» TASK BRIEF:
Filter the material below down to the lines containing the word "esVersionString".
DATA SUPPLIED Start Marker
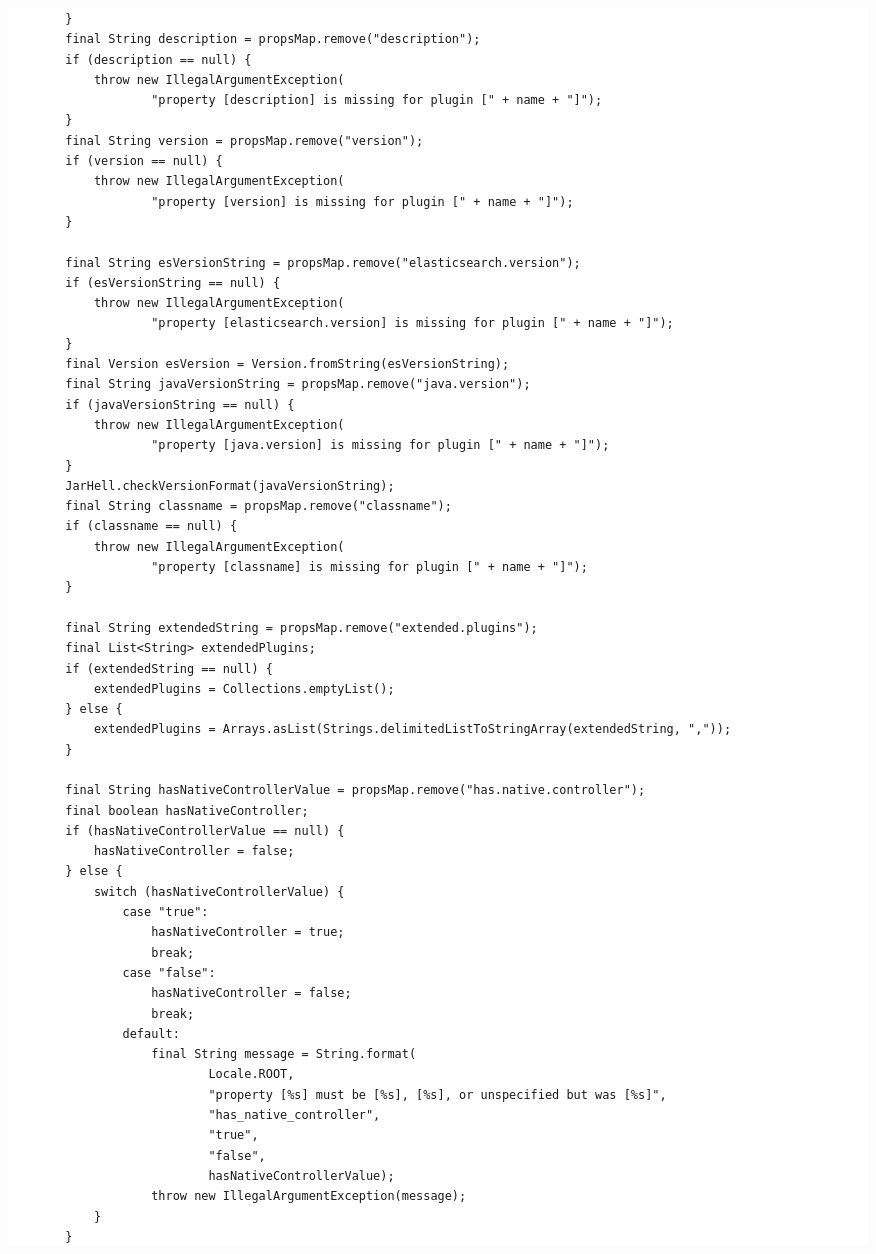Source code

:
 ```
        }
        final String description = propsMap.remove("description");
        if (description == null) {
            throw new IllegalArgumentException(
                    "property [description] is missing for plugin [" + name + "]");
        }
        final String version = propsMap.remove("version");
        if (version == null) {
            throw new IllegalArgumentException(
                    "property [version] is missing for plugin [" + name + "]");
        }

        final String esVersionString = propsMap.remove("elasticsearch.version");
        if (esVersionString == null) {
            throw new IllegalArgumentException(
                    "property [elasticsearch.version] is missing for plugin [" + name + "]");
        }
        final Version esVersion = Version.fromString(esVersionString);
        final String javaVersionString = propsMap.remove("java.version");
        if (javaVersionString == null) {
            throw new IllegalArgumentException(
                    "property [java.version] is missing for plugin [" + name + "]");
        }
        JarHell.checkVersionFormat(javaVersionString);
        final String classname = propsMap.remove("classname");
        if (classname == null) {
            throw new IllegalArgumentException(
                    "property [classname] is missing for plugin [" + name + "]");
        }

        final String extendedString = propsMap.remove("extended.plugins");
        final List<String> extendedPlugins;
        if (extendedString == null) {
            extendedPlugins = Collections.emptyList();
        } else {
            extendedPlugins = Arrays.asList(Strings.delimitedListToStringArray(extendedString, ","));
        }

        final String hasNativeControllerValue = propsMap.remove("has.native.controller");
        final boolean hasNativeController;
        if (hasNativeControllerValue == null) {
            hasNativeController = false;
        } else {
            switch (hasNativeControllerValue) {
                case "true":
                    hasNativeController = true;
                    break;
                case "false":
                    hasNativeController = false;
                    break;
                default:
                    final String message = String.format(
                            Locale.ROOT,
                            "property [%s] must be [%s], [%s], or unspecified but was [%s]",
                            "has_native_controller",
                            "true",
                            "false",
                            hasNativeControllerValue);
                    throw new IllegalArgumentException(message);
            }
        }

```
DATA SUPPLIED End Marker
» SOLUTION:
        final String esVersionString = propsMap.remove("elasticsearch.version");
        if (esVersionString == null) {
        final Version esVersion = Version.fromString(esVersionString);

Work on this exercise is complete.